**Action item**
The line with "wall art: present" marks the first line to copy, and the line with "storage bin: present" marks the last. Transcribe that stretch of the data below exactly, without pictures.

**Task data**
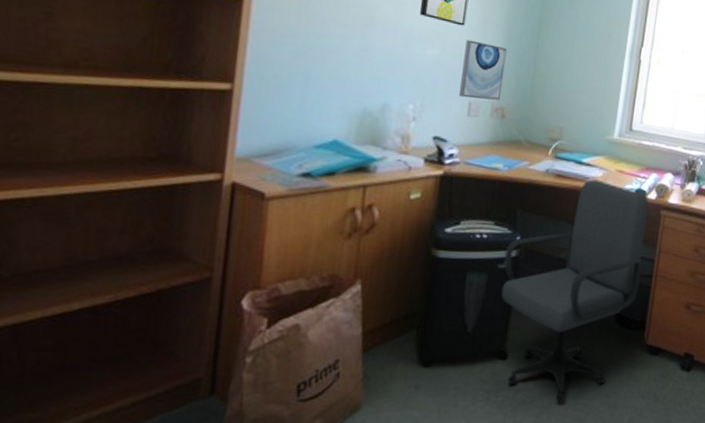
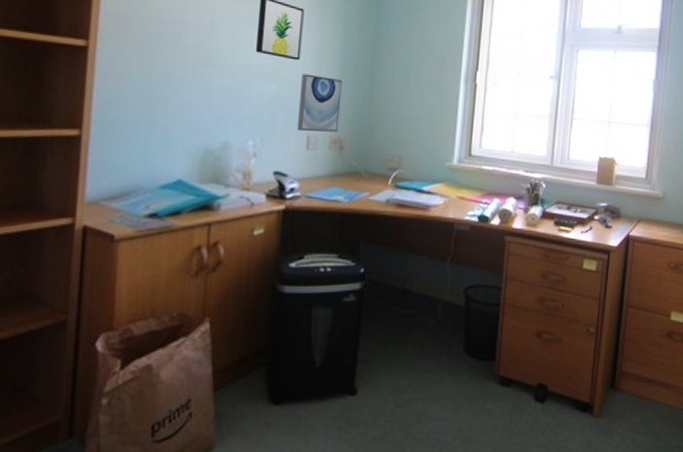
office chair: present [501,179,649,403] -> none [348,207,492,439]

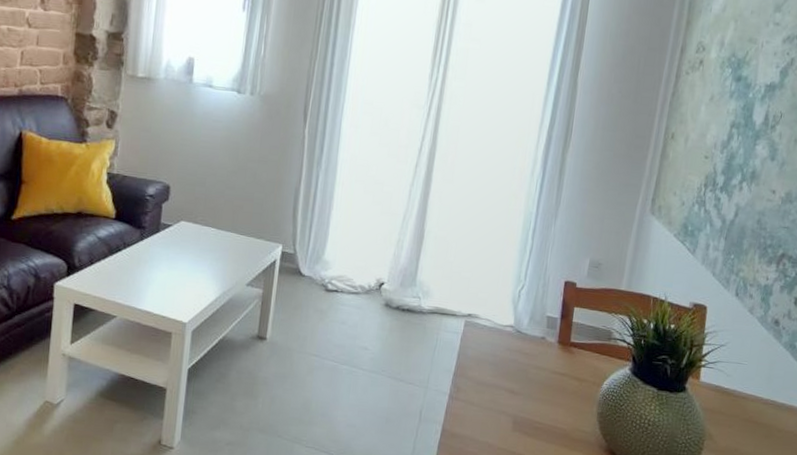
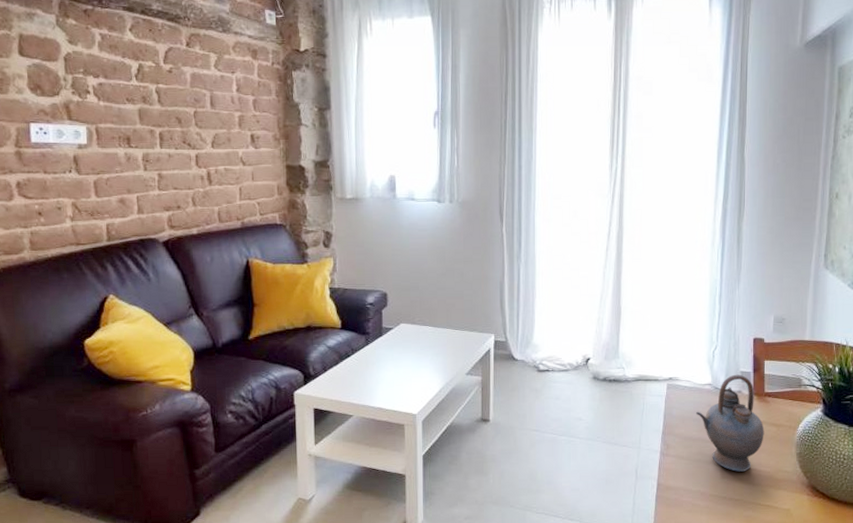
teapot: none [492,318,566,427] -> present [695,374,765,472]

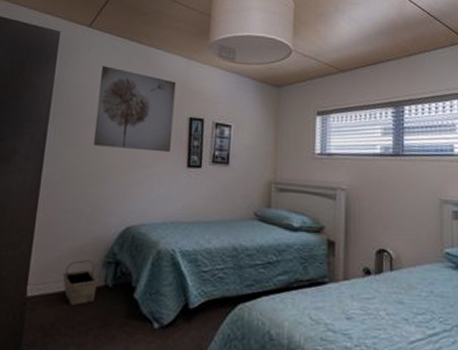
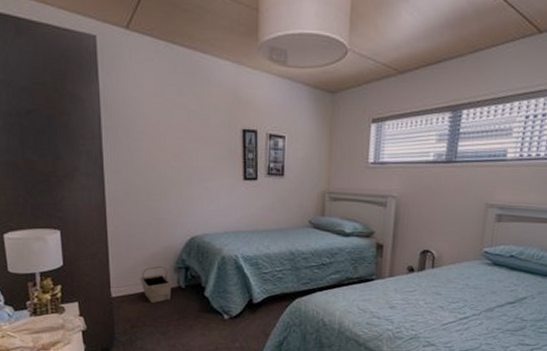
wall art: present [94,66,177,153] -> none [147,75,227,166]

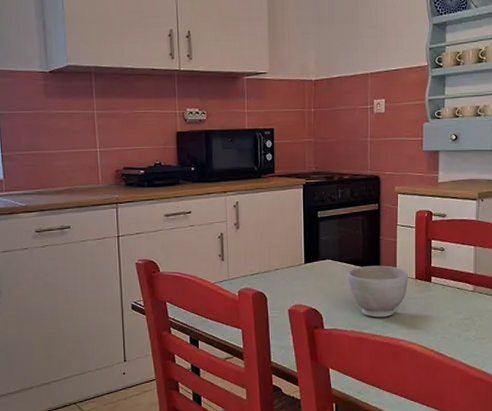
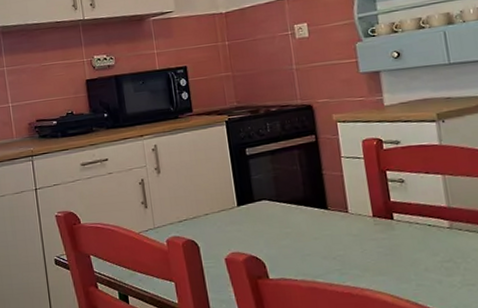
bowl: present [348,265,408,318] -> none [289,203,365,264]

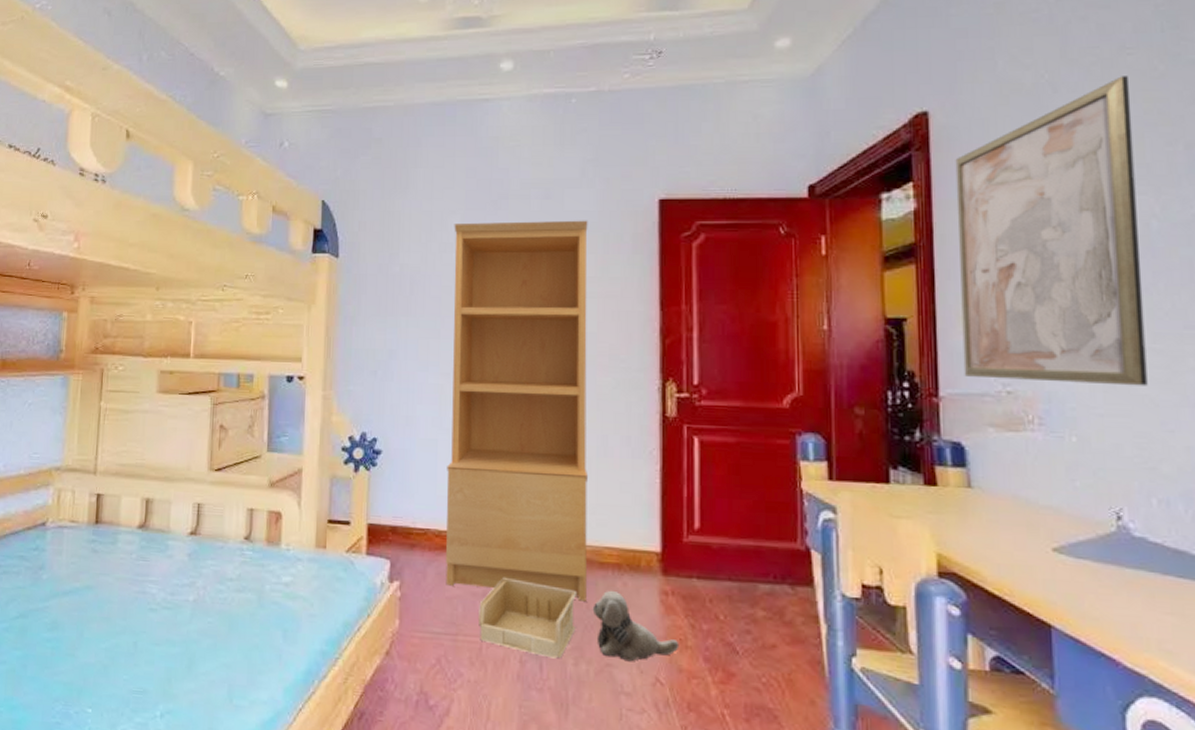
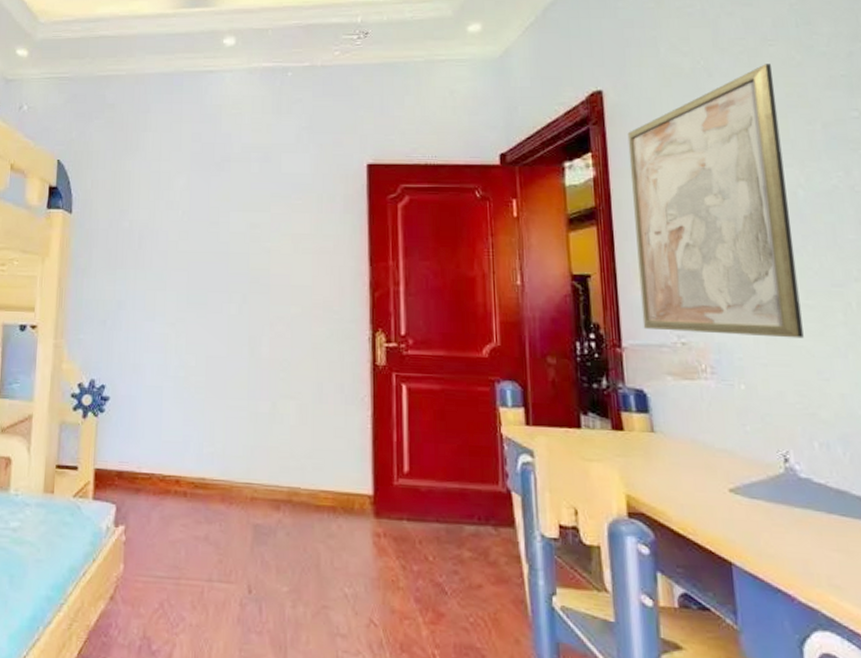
bookcase: present [446,220,589,601] -> none [169,182,305,544]
storage bin: present [479,578,578,659] -> none [201,521,295,601]
plush toy: present [592,591,680,662] -> none [309,533,392,604]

**Exercise result**
wall art: present [94,66,177,153] -> none [147,75,227,166]

bowl: present [348,265,408,318] -> none [289,203,365,264]

bookcase: present [446,220,589,601] -> none [169,182,305,544]
storage bin: present [479,578,578,659] -> none [201,521,295,601]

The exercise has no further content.